Call Your Girlfriend has a similar lack of chordal resolution. It suggests a toxic love situation which is just going to go round and round without being resolved. And the singer’s constant repetition of ‘call your girlfriend’ starts to sound manic, like they’re in a late-night coke session and she can’t shut up. She tells her lover to ‘call your girlfriend’ five times, and gives them 23 other imperatives — give, tell, say, don’t tell.

Meanwhile we never hear a word from the lover — they’re silent amid this barrage of weird, needy instructions.

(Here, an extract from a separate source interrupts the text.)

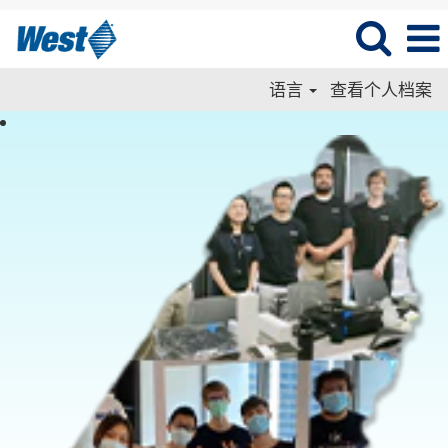
语言
查看个人档案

Yet again, like Dancing On My Own, the tune of this twisted love song is incredibly upbeat. This adds to its manicness — near the end of the song her voice is sampled and it soars into a high-pitched synth spiral, as if she’s so high she’s gone beyond language.

And then there’s the final twist. On the same album, you have a song about Person A watching Person B betray them with Person C. And you have a song about Person C telling Person B — their new lover — to finally but gently dump Person A.

What if they’re songs about the same twisted love triangle?

But then Robyn is singing multiple parts in the sick triangle — she’s watching herself betray herself.

What if…the whole situation is in her mind? If it’s all some sick fever dream where she is playing all the characters? Some sort of psychotic-spiritual breakdown where you realize you are all perspectives — you are the lover, the betrayed, the dancefloor, the black sky?